(Given data Opens)

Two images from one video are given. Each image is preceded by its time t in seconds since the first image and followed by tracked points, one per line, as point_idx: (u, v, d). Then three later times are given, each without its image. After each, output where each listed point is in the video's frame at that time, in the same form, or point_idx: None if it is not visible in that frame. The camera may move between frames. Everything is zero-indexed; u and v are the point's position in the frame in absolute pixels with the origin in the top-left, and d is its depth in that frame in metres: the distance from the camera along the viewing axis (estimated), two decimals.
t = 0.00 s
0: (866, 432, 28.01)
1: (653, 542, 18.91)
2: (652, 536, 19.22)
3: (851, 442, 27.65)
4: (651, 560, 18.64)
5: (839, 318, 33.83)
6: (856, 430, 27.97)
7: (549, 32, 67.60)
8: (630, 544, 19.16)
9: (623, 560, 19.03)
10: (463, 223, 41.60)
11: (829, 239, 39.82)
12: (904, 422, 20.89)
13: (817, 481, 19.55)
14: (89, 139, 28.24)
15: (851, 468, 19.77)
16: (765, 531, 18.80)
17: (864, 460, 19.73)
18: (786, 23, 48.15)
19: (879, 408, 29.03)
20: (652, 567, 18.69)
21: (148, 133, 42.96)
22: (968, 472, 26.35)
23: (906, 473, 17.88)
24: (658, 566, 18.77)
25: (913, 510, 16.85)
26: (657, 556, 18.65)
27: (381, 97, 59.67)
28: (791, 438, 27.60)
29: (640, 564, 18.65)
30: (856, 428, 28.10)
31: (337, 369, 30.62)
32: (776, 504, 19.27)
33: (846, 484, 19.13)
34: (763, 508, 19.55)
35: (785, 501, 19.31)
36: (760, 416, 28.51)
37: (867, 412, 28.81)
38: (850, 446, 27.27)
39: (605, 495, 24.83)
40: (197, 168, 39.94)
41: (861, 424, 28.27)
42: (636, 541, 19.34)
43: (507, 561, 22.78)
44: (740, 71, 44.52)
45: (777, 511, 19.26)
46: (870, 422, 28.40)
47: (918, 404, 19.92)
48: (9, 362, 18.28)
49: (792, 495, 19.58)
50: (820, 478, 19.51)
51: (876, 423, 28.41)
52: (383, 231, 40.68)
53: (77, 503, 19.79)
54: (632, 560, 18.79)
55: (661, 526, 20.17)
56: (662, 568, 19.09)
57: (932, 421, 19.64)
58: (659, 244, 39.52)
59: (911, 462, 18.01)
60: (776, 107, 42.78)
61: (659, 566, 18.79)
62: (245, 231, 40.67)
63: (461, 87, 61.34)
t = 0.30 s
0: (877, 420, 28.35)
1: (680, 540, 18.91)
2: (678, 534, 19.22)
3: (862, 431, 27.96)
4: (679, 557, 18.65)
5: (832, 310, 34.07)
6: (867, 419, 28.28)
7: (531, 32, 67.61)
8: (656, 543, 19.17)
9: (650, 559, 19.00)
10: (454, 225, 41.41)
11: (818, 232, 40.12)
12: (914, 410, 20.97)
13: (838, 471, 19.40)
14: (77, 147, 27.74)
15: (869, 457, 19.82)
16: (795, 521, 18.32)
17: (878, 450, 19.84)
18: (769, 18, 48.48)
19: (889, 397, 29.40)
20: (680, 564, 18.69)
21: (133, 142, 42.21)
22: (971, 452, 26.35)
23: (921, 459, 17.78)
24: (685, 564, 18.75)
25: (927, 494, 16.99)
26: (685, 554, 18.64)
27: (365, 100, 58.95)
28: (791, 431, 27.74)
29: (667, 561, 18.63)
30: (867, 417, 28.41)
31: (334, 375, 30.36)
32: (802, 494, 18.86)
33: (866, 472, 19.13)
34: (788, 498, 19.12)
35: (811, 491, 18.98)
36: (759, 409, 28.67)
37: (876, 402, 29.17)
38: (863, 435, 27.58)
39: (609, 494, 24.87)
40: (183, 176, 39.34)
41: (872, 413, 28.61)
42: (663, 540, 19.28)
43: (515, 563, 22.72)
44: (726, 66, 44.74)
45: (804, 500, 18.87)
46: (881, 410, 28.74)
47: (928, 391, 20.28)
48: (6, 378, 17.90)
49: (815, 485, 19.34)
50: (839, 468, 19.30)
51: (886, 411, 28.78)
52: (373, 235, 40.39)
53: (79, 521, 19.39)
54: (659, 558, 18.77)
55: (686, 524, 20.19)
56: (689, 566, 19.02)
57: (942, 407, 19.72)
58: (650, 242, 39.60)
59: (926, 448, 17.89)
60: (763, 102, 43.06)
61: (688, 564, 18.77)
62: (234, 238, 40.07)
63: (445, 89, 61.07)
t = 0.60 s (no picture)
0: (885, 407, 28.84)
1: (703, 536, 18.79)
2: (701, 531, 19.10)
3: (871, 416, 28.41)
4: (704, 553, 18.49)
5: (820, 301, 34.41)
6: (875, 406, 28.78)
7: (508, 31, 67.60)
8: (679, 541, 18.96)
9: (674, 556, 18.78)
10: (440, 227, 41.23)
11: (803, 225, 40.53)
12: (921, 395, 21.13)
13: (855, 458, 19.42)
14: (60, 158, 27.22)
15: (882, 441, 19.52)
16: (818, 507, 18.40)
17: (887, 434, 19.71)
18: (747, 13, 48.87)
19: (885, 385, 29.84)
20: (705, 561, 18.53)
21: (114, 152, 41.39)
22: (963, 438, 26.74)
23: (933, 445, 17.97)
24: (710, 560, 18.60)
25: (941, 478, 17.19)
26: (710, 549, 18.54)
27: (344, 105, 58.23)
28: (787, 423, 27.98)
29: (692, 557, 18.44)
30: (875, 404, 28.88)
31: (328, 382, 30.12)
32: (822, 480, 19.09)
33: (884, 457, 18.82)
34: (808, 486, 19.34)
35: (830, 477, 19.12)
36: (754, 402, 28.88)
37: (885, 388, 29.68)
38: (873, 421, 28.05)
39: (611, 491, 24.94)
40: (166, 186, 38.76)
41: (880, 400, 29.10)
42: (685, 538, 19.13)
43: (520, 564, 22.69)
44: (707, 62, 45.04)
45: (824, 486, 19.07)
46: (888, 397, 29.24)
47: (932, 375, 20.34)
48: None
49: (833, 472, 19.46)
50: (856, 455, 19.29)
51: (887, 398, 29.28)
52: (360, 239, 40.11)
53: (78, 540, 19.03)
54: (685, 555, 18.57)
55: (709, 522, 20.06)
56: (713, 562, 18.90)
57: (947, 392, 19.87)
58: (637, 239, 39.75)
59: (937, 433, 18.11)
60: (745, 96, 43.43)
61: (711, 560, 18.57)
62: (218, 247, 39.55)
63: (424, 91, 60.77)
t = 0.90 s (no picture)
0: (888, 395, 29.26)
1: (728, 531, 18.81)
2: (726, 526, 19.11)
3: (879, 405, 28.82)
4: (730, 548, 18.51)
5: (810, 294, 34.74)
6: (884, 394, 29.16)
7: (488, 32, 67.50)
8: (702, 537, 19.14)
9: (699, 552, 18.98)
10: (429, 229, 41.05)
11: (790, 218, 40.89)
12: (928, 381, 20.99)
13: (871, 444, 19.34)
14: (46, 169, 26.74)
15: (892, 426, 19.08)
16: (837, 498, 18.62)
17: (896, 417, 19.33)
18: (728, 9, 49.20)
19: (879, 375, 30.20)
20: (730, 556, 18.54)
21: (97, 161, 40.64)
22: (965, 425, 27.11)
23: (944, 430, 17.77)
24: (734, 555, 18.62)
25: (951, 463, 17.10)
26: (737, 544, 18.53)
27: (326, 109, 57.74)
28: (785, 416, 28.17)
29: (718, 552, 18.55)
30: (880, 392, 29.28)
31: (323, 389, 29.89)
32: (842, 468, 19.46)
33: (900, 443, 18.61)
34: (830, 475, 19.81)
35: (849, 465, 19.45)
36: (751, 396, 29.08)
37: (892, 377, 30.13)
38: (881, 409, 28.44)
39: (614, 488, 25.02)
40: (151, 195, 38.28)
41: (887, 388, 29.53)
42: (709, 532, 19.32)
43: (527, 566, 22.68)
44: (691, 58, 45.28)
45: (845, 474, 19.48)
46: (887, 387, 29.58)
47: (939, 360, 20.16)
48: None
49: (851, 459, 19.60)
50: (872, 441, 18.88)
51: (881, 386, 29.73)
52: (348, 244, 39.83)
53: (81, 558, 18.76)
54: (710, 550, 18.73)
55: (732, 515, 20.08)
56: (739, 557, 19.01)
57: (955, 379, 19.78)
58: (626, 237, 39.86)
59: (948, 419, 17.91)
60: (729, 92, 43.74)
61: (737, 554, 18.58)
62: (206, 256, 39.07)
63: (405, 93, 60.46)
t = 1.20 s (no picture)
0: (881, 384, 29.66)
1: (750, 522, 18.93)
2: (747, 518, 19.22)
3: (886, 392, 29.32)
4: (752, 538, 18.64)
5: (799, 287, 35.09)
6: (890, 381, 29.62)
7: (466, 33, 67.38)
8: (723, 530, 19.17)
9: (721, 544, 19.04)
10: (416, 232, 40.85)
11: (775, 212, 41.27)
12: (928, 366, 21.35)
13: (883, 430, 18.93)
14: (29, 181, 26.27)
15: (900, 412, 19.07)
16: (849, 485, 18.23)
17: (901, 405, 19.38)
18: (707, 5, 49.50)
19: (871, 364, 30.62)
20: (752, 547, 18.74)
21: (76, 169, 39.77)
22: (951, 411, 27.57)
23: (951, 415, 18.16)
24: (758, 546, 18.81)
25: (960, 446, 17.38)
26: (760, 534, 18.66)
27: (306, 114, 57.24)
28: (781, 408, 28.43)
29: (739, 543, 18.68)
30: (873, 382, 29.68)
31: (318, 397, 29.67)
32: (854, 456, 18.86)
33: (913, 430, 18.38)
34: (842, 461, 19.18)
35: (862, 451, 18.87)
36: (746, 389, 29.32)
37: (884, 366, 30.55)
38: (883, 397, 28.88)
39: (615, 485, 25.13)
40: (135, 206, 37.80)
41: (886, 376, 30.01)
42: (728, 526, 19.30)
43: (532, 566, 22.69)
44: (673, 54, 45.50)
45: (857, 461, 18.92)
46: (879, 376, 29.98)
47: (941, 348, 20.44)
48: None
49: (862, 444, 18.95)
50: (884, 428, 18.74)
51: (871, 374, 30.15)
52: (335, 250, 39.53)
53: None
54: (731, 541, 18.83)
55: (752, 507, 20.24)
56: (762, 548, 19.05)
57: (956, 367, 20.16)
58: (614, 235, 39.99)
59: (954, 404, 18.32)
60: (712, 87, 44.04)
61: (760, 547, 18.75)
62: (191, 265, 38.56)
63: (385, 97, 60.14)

(Given data Closes)

## Task
With the line holding "44: (726, 66, 44.74)" as the first and the line holding "56: (689, 566, 19.02)" as the last, set down that range of the entries above exactly, and nothing else.

## Expected answer
44: (726, 66, 44.74)
45: (804, 500, 18.87)
46: (881, 410, 28.74)
47: (928, 391, 20.28)
48: (6, 378, 17.90)
49: (815, 485, 19.34)
50: (839, 468, 19.30)
51: (886, 411, 28.78)
52: (373, 235, 40.39)
53: (79, 521, 19.39)
54: (659, 558, 18.77)
55: (686, 524, 20.19)
56: (689, 566, 19.02)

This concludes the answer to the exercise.